GOOG, AAPL, and QCOM are widely held by clients of Northlake Capital Management, LLC, including in Steve Birenberg’s personal accounts. Steve is sole proprietor of Northlake, a registered investment advisor. Northlake regulatory filings can be found at www.sec.gov. GOOG, AAPL, and QCOM are net long positions in the Entermedia Funds. Entermedia is a long/short equity hedge fund focused on media, communications, leisure, and related technologies. Steve Birenberg is the portfolio manager of Entermedia, has personal monies invested in the funds, and controls Entermedia’s General Partners.
July 01, 2014
Mid Cap and Value Remain in Favor
There are no changes to Northlake’s Market Cap and Style models for July. The favored themes remain Mid Cap and Value for at least another month. Given the strength of the current signals, I think that Mid Cap and Value probably will last at least two more months but given volatile economic data and 2014’s sharp thematic market rotations anything is possible. With no changes for July, Northlake client positions invested with the models will continue to own the S&P 400 Mid Cap (MDY) and the Russell 1000 Value (IWD).
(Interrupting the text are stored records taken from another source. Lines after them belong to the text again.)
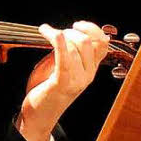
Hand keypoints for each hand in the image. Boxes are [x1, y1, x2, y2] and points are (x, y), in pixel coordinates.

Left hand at [19, 21, 108, 140]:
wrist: (39, 115)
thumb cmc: (46, 89)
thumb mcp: (61, 67)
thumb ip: (67, 52)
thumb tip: (69, 32)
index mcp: (90, 70)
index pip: (102, 44)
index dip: (92, 30)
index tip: (77, 25)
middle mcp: (88, 75)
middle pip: (87, 42)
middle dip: (71, 31)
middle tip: (55, 32)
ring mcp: (77, 80)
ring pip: (76, 47)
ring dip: (59, 34)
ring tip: (46, 33)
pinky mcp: (63, 83)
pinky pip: (64, 58)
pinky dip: (57, 41)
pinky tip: (49, 32)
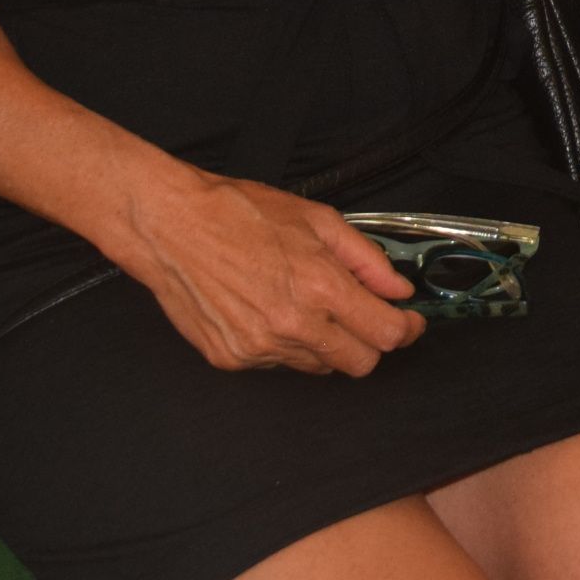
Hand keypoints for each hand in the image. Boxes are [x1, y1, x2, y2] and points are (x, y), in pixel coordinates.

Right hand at [118, 167, 424, 375]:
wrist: (170, 226)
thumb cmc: (238, 213)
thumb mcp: (317, 220)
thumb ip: (366, 260)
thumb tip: (398, 288)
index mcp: (319, 288)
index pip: (385, 334)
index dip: (406, 330)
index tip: (409, 321)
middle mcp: (292, 326)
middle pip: (359, 364)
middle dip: (370, 341)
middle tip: (364, 316)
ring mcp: (259, 348)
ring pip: (318, 366)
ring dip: (325, 343)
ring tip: (304, 303)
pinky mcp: (232, 359)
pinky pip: (277, 364)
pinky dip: (285, 344)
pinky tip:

The models were quite stable this month. Both signals got slightly stronger but that was due more to the two month smoothing process than to changes in the underlying indicators. The Mid Cap signal strengthened the most due to the rebound in the technical indicators thanks to the two month rally in small and mid cap stocks. Small and mid cap stocks struggled early in the year, producing negative returns through April even as the large cap S&P 500 rallied. These sectors caught up in May and June and improved the technical indicators in the model relative to the end of April. With the end of April data dropping out of the two month average this month, the Mid Cap signal got a little stronger.
Performance of the models was good in June with value out performing growth and mid caps easily outperforming large caps. So far in 2014, the Market Cap Model is ahead of the S&P 500 but the Style model is trailing the benchmark.
MDY and IWD are widely held by clients of Northlake Capital Management, LLC, including in Steve Birenberg’s personal accounts. Steve is sole proprietor of Northlake, a registered investment advisor. Northlake’s regulatory filings can be found at www.sec.gov.